Davete kimler katılacak, kimler katılmayacak? "Davet üzerinden kimler siyaset yapacak?"
"Daveti protesto etmek" toplumda nasıl karşılık bulacak?
29 Ekim'e fazla zaman kalmadı... "Göreceğiz."
Davetiyeyi biliyorsunuz...
"Türkiye Cumhurbaşkanı Recep Tayyip Erdoğan ve Bayan Erdoğan Cumhuriyet'in 91. yıldönümü vesilesiyle 29 Ekim 2014 Çarşamba günü saat 20.00'de Cumhurbaşkanlığı'nda (Beştepe) düzenlenecek kabul törenine katılımlarını......................"

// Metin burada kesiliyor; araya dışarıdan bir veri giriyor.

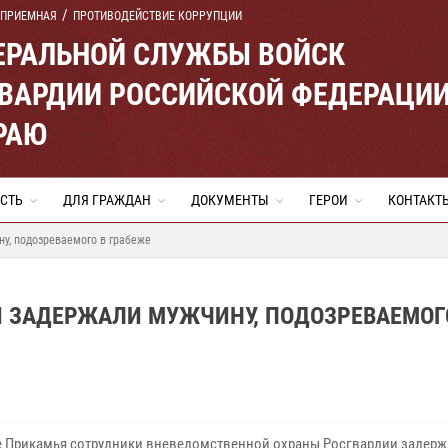
 ПРИЕМНАЯ
ПРОТИВОДЕЙСТВИЕ КОРРУПЦИИ
ЕРАЛЬНОЙ СЛУЖБЫ ВОЙСК
ВАРДИИ РОССИЙСКОЙ ФЕДЕРАЦИ
РАЮ
СТЬ
ДЛЯ ГРАЖДАН
ДОКУМЕНТЫ
ГЕРОИ
КОНТАКТ
у, подозреваемого в грабеже
И ЗАДЕРЖАЛИ МУЖЧИНУ, ПОДОЗРЕВАЕМОГ
е Прикамья сотрудники вневедомственной охраны Росгвардии задер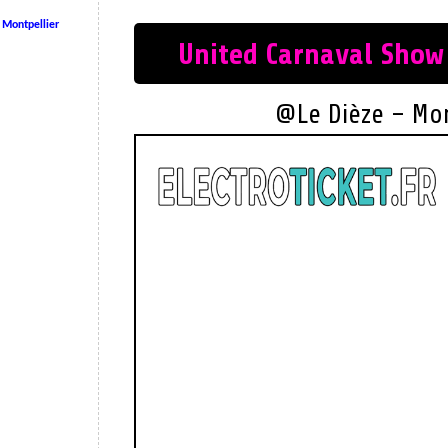
 Montpellier
United Carnaval Show 
@Le Dièze – Mon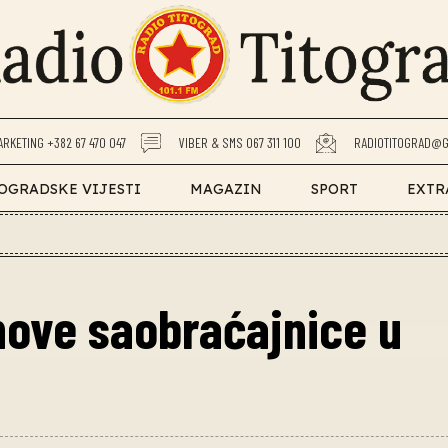
ARKETING +382 67 470 047
VIBER & SMS 067 311 100
RADIOTITOGRAD@G
OGRADSKE VIJESTI
MAGAZIN
SPORT
EXTR
nove saobraćajnice u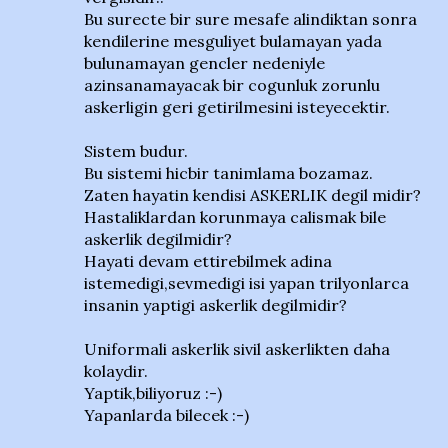
Bu surecte bir sure mesafe alindiktan sonra
kendilerine mesguliyet bulamayan yada
bulunamayan gencler nedeniyle
azinsanamayacak bir cogunluk zorunlu
askerligin geri getirilmesini isteyecektir.
Sistem budur.
Bu sistemi hicbir tanimlama bozamaz.
Zaten hayatin kendisi ASKERLIK degil midir?
Hastaliklardan korunmaya calismak bile
askerlik degilmidir?
Hayati devam ettirebilmek adina
istemedigi,sevmedigi isi yapan trilyonlarca
insanin yaptigi askerlik degilmidir?
Uniformali askerlik sivil askerlikten daha
kolaydir.
Yaptik,biliyoruz :-)
Yapanlarda bilecek :-)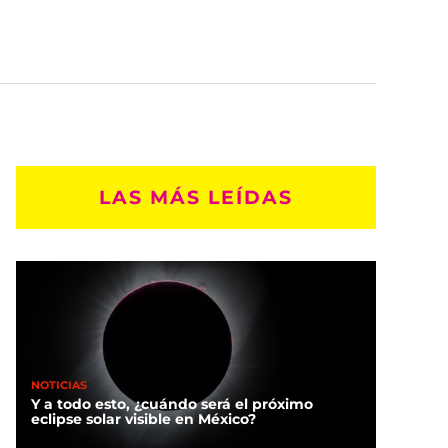
LAS MÁS LEÍDAS
NOTICIAS
Y a todo esto, ¿cuándo será el próximo
eclipse solar visible en México?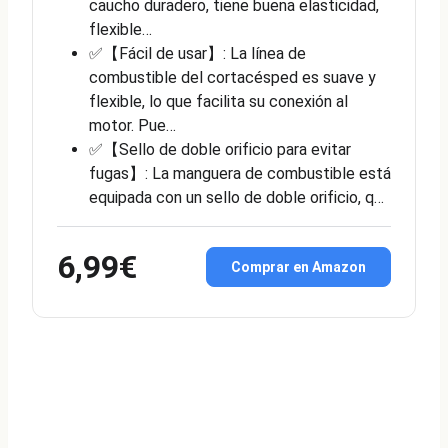
caucho duradero, tiene buena elasticidad,
flexible…
✅【Fácil de usar】: La línea de
combustible del cortacésped es suave y
flexible, lo que facilita su conexión al
motor. Pue…
✅【Sello de doble orificio para evitar
fugas】: La manguera de combustible está
equipada con un sello de doble orificio, q…
6,99€
Comprar en Amazon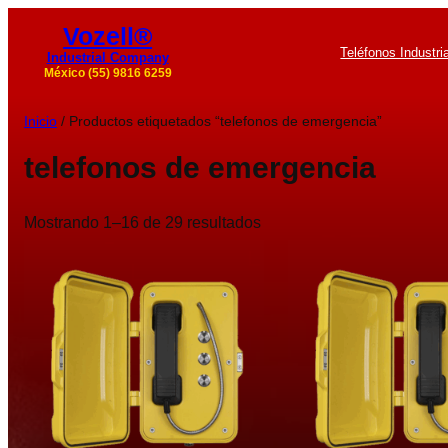
Vozell®
Teléfonos Industri
Industrial Company
México (55) 9816 6259
Inicio
/ Productos etiquetados “telefonos de emergencia”
telefonos de emergencia
Mostrando 1–16 de 29 resultados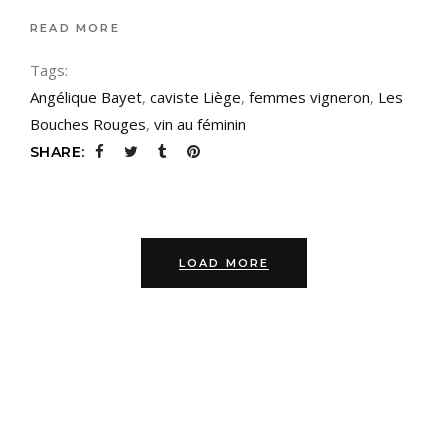
READ MORE
Tags:
Angélique Bayet
,
caviste Liège
,
femmes vigneron
,
Les
Bouches Rouges
,
vin au féminin
SHARE:
LOAD MORE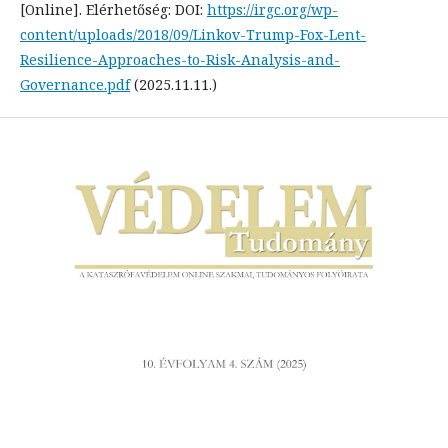
[Online]. Elérhetőség: DOI:
https://irgc.org/wp-
content/uploads/2018/09/Linkov-Trump-Fox-Lent-
Resilience-Approaches-to-Risk-Analysis-and-
Governance.pdf
(2025.11.11.)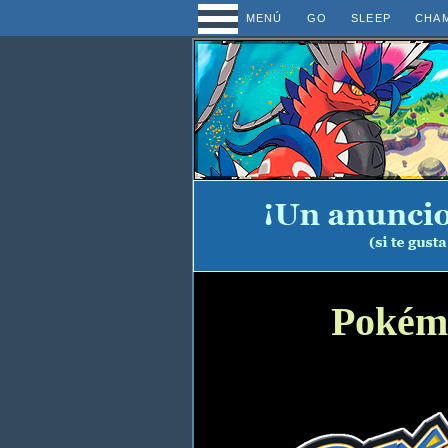
MENÚ
GO
SLEEP
CHA
Pokémo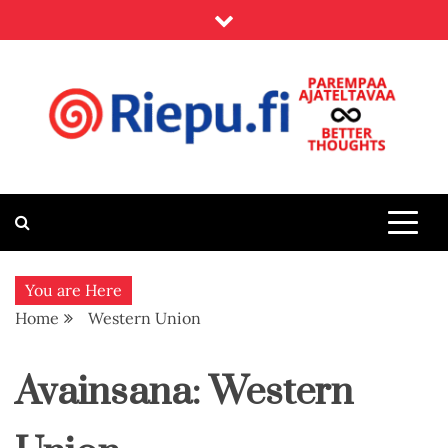
Skip
to
content
Riepu.fi
Parempaa ajateltavaa – Better thoughts
You are Here
Home
Western Union
Avainsana:
Western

Fıkrayı da biliyor olmalısınız...
Temel'in birinden alacağı varmış... Alamıyormuş.
Mahkemeye başvurmuş. Hâkim, davalıya sormuş:
- Temel'e olan borcunu neden ödemiyorsun?

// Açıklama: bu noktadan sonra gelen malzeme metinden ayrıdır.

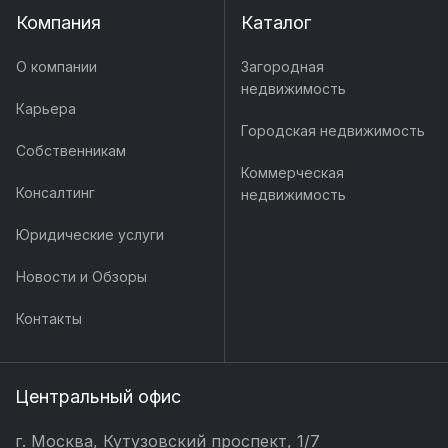
Компания
Каталог
О компании
Загородная
недвижимость
Карьера
Городская недвижимость
Собственникам
Коммерческая
Консалтинг
недвижимость
Юридические услуги
Новости и Обзоры
Контакты
Центральный офис
г. Москва, Кутузовский проспект, 1/7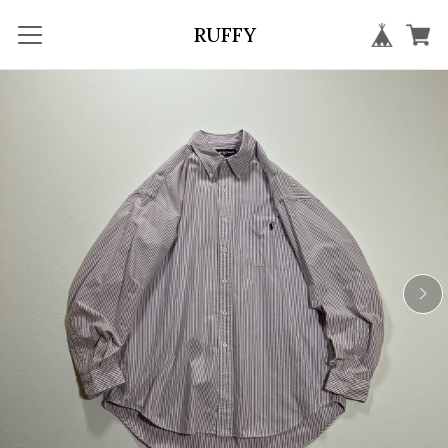
RUFFY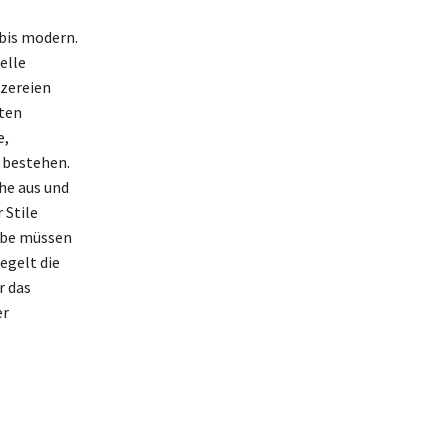
 bis modern.
elle
tzereien
ten
e,
 bestehen.
he aus und
 Stile
täbe müssen
egelt die
r das
er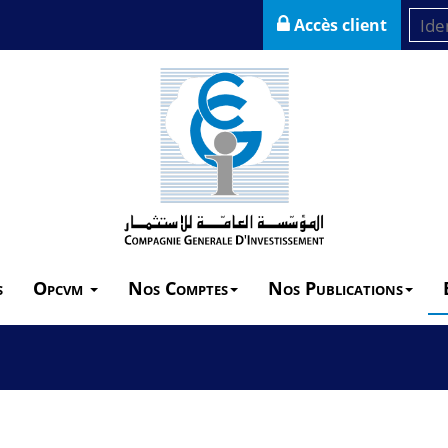
Accès client
s
Opcvm
Nos Comptes
Nos Publications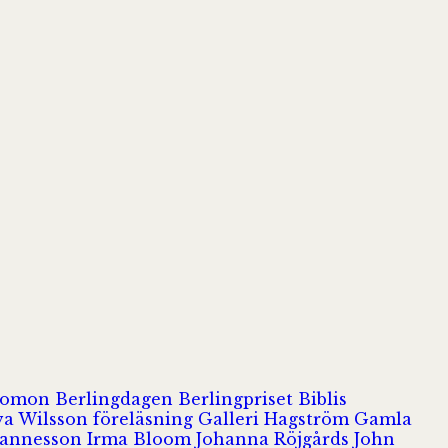
olomon
Berlingdagen
Berlingpriset
Biblis
va Wilsson
föreläsning
Galleri Hagström
Gamla
hannesson
Irma Bloom
Johanna Röjgårds
John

- Hâkim Bey... Ben Temel'i tanimayrum.
Hâkim, Temel'e dönmüş:
- Davalı, seni tanımadığını söylüyor... Ne diyorsun?
Temel bu... Kafasının tası atmış:
- Öyleyse ben de onu hiç tanimayrum.
Cumhurbaşkanı'nın 29 Ekim daveti üzerine yapılan tartışmalar insanın aklına ister istemez "Temel'in fıkrasını" getiriyor.
"Davete katıldın, katılmadın" meselesi... İncir çekirdeğini doldurmayacak bir tartışma.
İsterseniz "Bir bardak suda fırtına" da diyebilirsiniz.